• **Source**
-- BEGIN --

Building Character Members on Spawn based on FCrowdCharacterDefinition

Character members are built by CrowdCharacterActor.cpp file (ACitySampleCrowdCharacter class) based on FCrowdCharacterDefinition, usually on spawning to the world, see:

void ACitySampleCrowdCharacter::OnGetOrSpawn(FMassEntityManager* EntitySubsystem, const FMassEntityHandle MassAgent)
{
	if (EntitySubsystem && EntitySubsystem->IsEntityActive(MassAgent))
	{
		...

		FCitySampleCrowdVisualizationFragment* CitySampleVisualizationFragment = EntitySubsystem->GetFragmentDataPtr<FCitySampleCrowdVisualizationFragment>(MassAgent);
		if (CitySampleVisualizationFragment)
		{
			BuildCharacterFromID(CitySampleVisualizationFragment->VisualizationID);
		}
	}
}

void ACitySampleCrowdCharacter::BuildCharacterFromID(const FCrowdVisualizationID& InVisualizationID)
{
	CharacterOptions = InVisualizationID.ToCharacterOptions();
	if (CrowdCharacterData)
	{
		CharacterOptions.GenerateCharacterDefinition(CrowdCharacterData, PrivateCharacterDefinition);
		BuildCharacterFromDefinition(PrivateCharacterDefinition);
	}
}
	
The function above takes data from InVisualizationID and through BuildCharacterFromDefinition fills them to character's UCrowdCharacterDataAsset.

void ACitySampleCrowdCharacter::BuildCharacterFromDefinition(const FCrowdCharacterDefinition& InCharacterDefinition)
{
	const TArray<FSoftObjectPath> AssetsToLoad = InCharacterDefinition.GetSoftPathsToLoad();
	FStreamableManager& StreamableManager = UAssetManager::GetStreamableManager();

	bool bAllAssetsLoaded = Algo::AllOf(AssetsToLoad, [](const FSoftObjectPath& AssetToLoad) {
		return (AssetToLoad.ResolveObject() != nullptr);
	});

	// Get a streaming handle and clear it if we're currently loading
	TSharedPtr<FStreamableHandle> BuildStreamingHandle = StreamingHandles.FindOrAdd(TEXT("Build"));
	if (BuildStreamingHandle.IsValid() && BuildStreamingHandle->IsActive())
	{
		BuildStreamingHandle->CancelHandle();
	}
	
	if (bAllAssetsLoaded)
	{
		BuildCharacterFromDefinition_Internal(InCharacterDefinition);
	}
	else if (bShouldAsyncLoad)
	{
		BuildStreamingHandle = StreamableManager.RequestAsyncLoad(AssetsToLoad, FStreamableDelegate::CreateUObject(this, &ThisClass::BuildCharacterFromDefinition_Internal, InCharacterDefinition));
	}
	else
	{
		BuildStreamingHandle = StreamableManager.RequestSyncLoad(AssetsToLoad);
		BuildCharacterFromDefinition_Internal(InCharacterDefinition);
	}
}

void ACitySampleCrowdCharacter::BuildCharacterFromDefinition_Internal(const FCrowdCharacterDefinition InCharacterDefinition)

-- END --

(Stored data)
-- BEGIN --

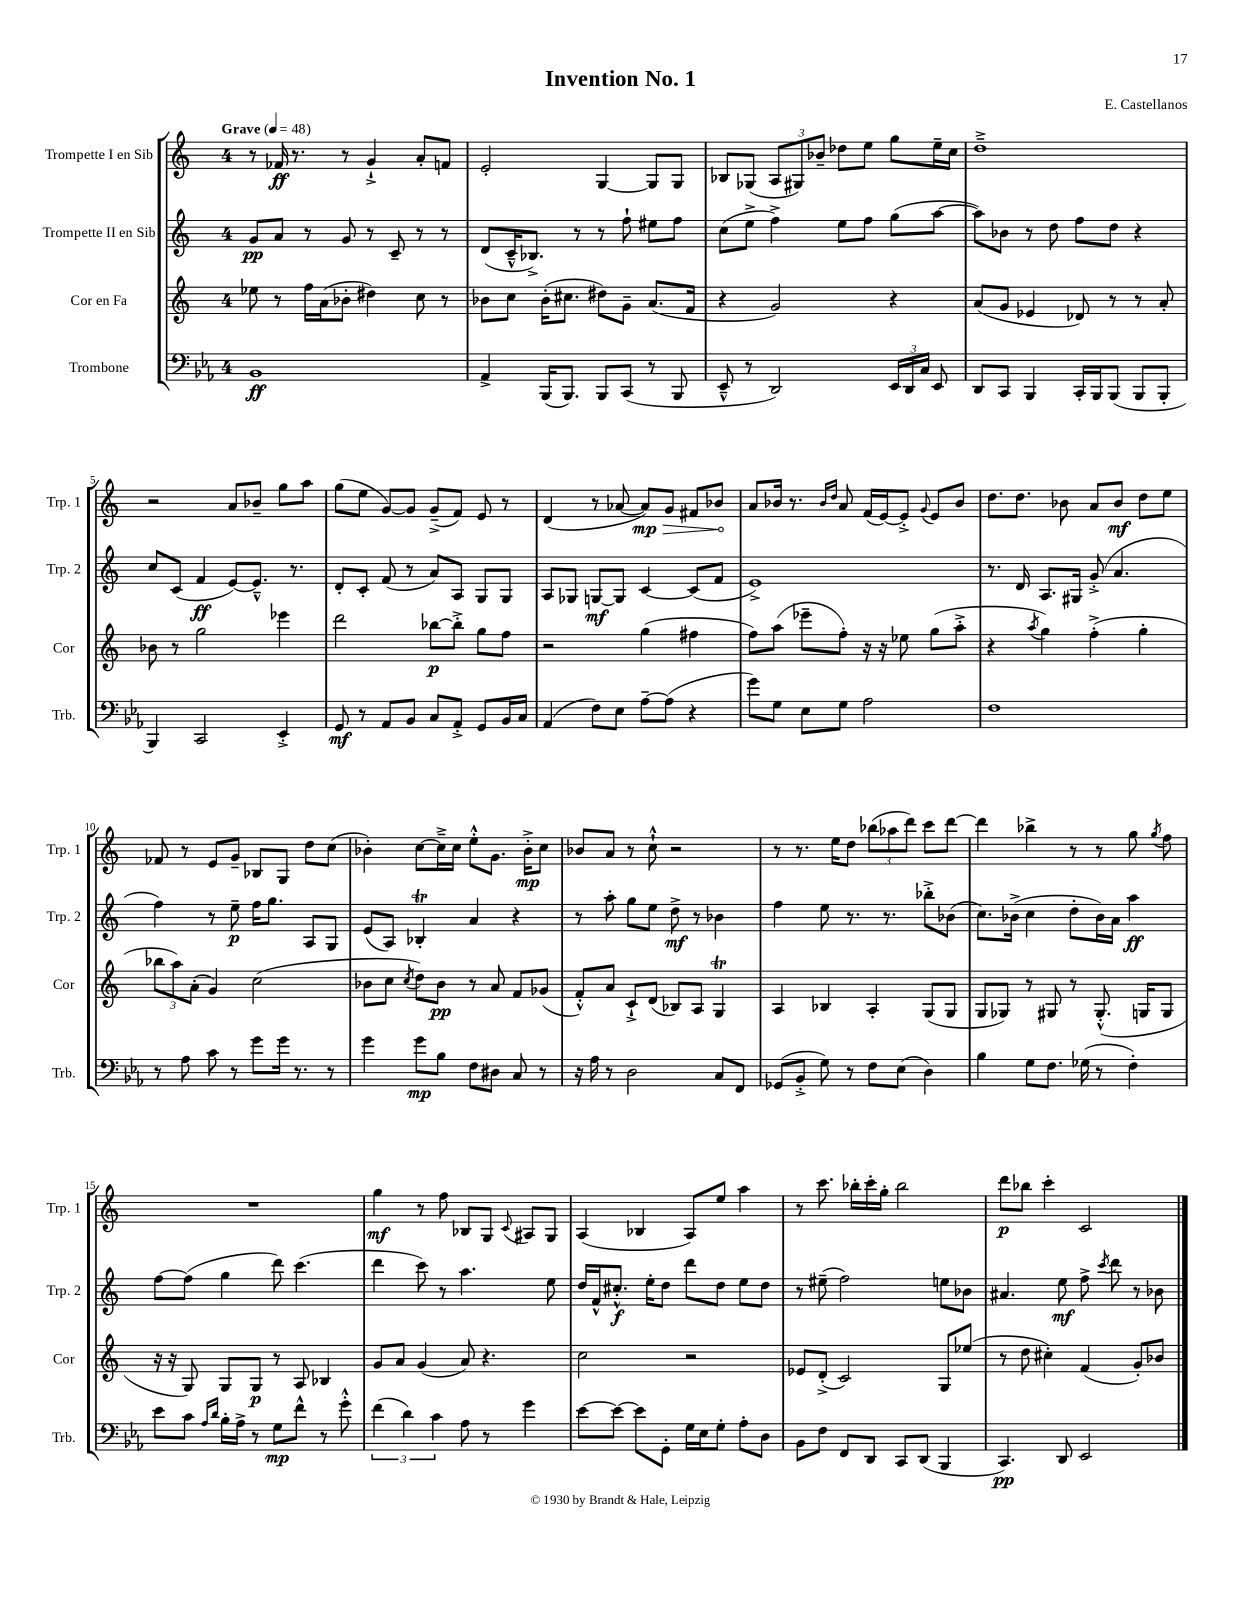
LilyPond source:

\header { title = "Invention No. 1" composer = "E. Castellanos" }
<<
\new StaffGroup <<
\new Staff = "s0" \with { instrumentName = "Trompette I en Sib" shortInstrumentName = "Trp. 1" } {
    \clef treble \key c \major \once \override Staff.TimeSignature.style = #'single-digit \time 4/4 \tempo "Grave" 4 = 48
    \autoBeamOff r8 fes'16\ff r8. r8 g'4-!-> a'8[-. f'8] |
    e'2-. g4~ g8[ g8] |
    bes8[ ges8]( \tuplet 3/2 { a8[ gis8) bes'8]-- } des''8[ e''8] g''8[ e''16-- c''16] |
    d''1---> |
    r2 a'8[ bes'8]-- g''8[ a''8] |
    g''8[( e''8] g'8[~) g'8] g'8[--->( f'8]) e'8 r8 |
    d'4( r8 aes'8~ \once \override Hairpin.circled-tip = ##t aes'8[\mp\>) g'8] fis'8[ bes'8]\! |
    a'8[ bes'16] r8. \grace { bes'16[ d''16] } a'8 f'16[( e'16~) e'8]-.-> \appoggiatura { g'8 } e'8[ bes'8] |
    d''8.[ d''8.] bes'8 a'8[ bes'8]\mf d''8[ e''8] |
    fes'8 r8 e'8[ g'8]-- bes8[ g8] d''8[ c''8]( |
    bes'4-.) c''8[~ c''16---> c''16] e''8[-.-^ g'8.] bes'16[-.->\mp c''8] |
    bes'8[ a'8] r8 c''8-!-^ r2 |
    r8 r8. e''16[ d''8] \tuplet 3/2 { bes''8[( aes''8 d'''8]) } c'''8[ d'''8]~ |
    d'''4 bes''4-> r8 r8 g''8 \acciaccatura { g''8 } f''8 |
    R1 |
    g''4\mf r8 f''8 bes8[ g8] \appoggiatura { c'8 } ais8[ g8] |
    a4( bes4 a8[) e''8] a''4 |
    r8 c'''8. bes''16[-. c'''16-. g''16]-. bes''2 |
    d'''8[\p bes''8] c'''4-. c'2 \bar "|." |
}
\new Staff = "s1" \with { instrumentName = "Trompette II en Sib" shortInstrumentName = "Trp. 2" } {
    \clef treble \key c \major \once \override Staff.TimeSignature.style = #'single-digit \time 4/4
    \autoBeamOff g'8[\pp a'8] r8 g'8 r8 c'8-- r8 r8 |
    d'8[( c'16---^ bes8.]->) r8 r8 f''8-! eis''8[ f''8] |
    c''8[( e''8]-> f''4->) e''8[ f''8] g''8[( a''8]~ |
    a''8[) bes'8] r8 d''8 f''8[ d''8] r4 |
    c''8[ c'8]( f'4\ff e'8[~) e'8.]---^ r8. |
    d'8[-. c'8]-. f'8( r8 a'8[) a8] g8[ g8] |
    a8[ ges8] g8[~\mf g8] c'4~ c'8[( f'8] |
    e'1->) |
    r8. d'16 a8.[ gis16] g'8-.->( a'4. |
    f''4) r8 e''8--\p f''16[ g''8.] a8[ g8] |
    e'8[( a8]) bes4-.\trill a'4 r4 |
    r8 a''8-. g''8[ e''8] d''8->\mf r8 bes'4 |
    f''4 e''8 r8. r8. bes''8[-.-> bes'8]( |
    c''8.[) bes'16]->( c''4 d''8[-. bes'16) a'16] a''4\ff |
    f''8[~ f''8]( g''4 d'''8) c'''4.( |
    d'''4 c'''8) r8 a''4. e''8 |
    d''16[ f'16-^ cis''8.]-.-^\f e''16[-. d''8] d'''8[ d''8] e''8[ d''8] |
    r8 eis''8--( f''2) e''8[ bes'8] |
    ais'4. e''8\mf f''8-> \acciaccatura { c'''8 } d'''8 r8 bes'8 \bar "|." |
}
\new Staff = "s2" \with { instrumentName = "Cor en Fa" shortInstrumentName = "Cor" } {
    \clef treble \key c \major \once \override Staff.TimeSignature.style = #'single-digit \time 4/4
    \autoBeamOff ees''8 r8 f''16[ a'16( bes'8]-. dis''4) c''8 r8 |
    bes'8[ c''8] bes'16[-.( cis''8.] dis''8[) g'8]-- a'8.[( f'16] |
    r4 g'2) r4 |
    a'8[( g'8] ees'4 des'8) r8 r8 a'8-. |
    bes'8 r8 g''2 ees'''4 |
    d'''2 bes''8[~\p bes''8]-.-> g''8[ f''8] |
    r2 g''4( fis''4 |
    f''8[) a''8]( ees'''8[-- f''8]-.) r16 r16 ees''8 g''8[( a''8]-.-> |
    r4 \acciaccatura { a''8 } g''4) f''4-.->( g''4-. |
    \tuplet 3/2 { bes''8[ a''8) a'8]-.( } g'4) c''2( |
    bes'8[ c''8] \acciaccatura { c''8 } d''8[) bes'8]\pp r8 a'8 f'8[ ges'8]( |
    f'8[-.-^) a'8] c'8[-!-> d'8]( bes8[) a8] g4\trill |
    a4 bes4 a4-. g8[( g8] |
    g8[ ges8]) r8 gis8 r8 gis8.-.-^( g16[ g8] |
    r16 r16 g8) g8[ g8]\p r8 a8 bes4 |
    g'8[ a'8] g'4( a'8) r4. |
    c''2 r2 |
    ees'8[ d'8]-.->( c'2) g8[ ees''8]( |
    r8 d''8 cis''4-.) f'4( g'8[-.) bes'8] \bar "|." |
}
\new Staff = "s3" \with { instrumentName = "Trombone" shortInstrumentName = "Trb." } {
    \clef bass \key ees \major \once \override Staff.TimeSignature.style = #'single-digit \time 4/4
    \autoBeamOff bes,1\ff |
    aes,4-> bes,,16[( bes,,8.]) bes,,8[ c,8]( r8 bes,,8 |
    ees,8---^ r8 d,2) \tuplet 3/2 { ees,16[ d,16 c16] } ees,8 |
    d,8[ c,8] bes,,4 c,16[-. bes,,16 bes,,8]( bes,,8[ bes,,8]-. |
    bes,,4) c,2 ees,4-.-> |
    g,8\mf r8 aes,8[ bes,8] c8[ aes,8]-.-> g,8[ bes,16 c16] |
    aes,4( f8[) ees8] aes8[~-- aes8]( r4 |
    g'8[) g8] ees8[ g8] aes2 |
    f1 |
    r8 aes8 c'8 r8 g'8[ g'16] r8. r8 |
    g'4 g'8[\mp bes8] f8[ dis8] c8 r8 |
    r16 aes16 r8 d2 c8[ f,8] |
    ges,8[( bes,8]-.-> g8) r8 f8[ ees8]( d4) |
    bes4 g8[ f8.] ges16( r8 f4-.) |
    ees'8[ c'8] \grace { aes16[ d'16] } bes16[-. aes16]-> r8 g8[\mp f'8]-^ r8 g'8-.-^ |
    \tuplet 3/2 { f'4( d'4) c'4 } aes8 r8 g'4 |
    ees'8[~ ees'8]~ ees'8[ g,8]-. g16[ ees16 g8]-. aes8[-. d8] |
    bes,8[ f8] f,8[ d,8] c,8[ d,8]( bes,,4 |
    c,4.\pp) d,8 ees,2 \bar "|." |
}
>>
>>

-- END --

• **Task list**
a. In the text on building crowd characters, which file builds character members?
b. How many lines of the records contain the string "major"? Reply with the number alone.

• **Expected responses**
a. CrowdCharacterActor.cpp, in the ACitySampleCrowdCharacter class.

b. 4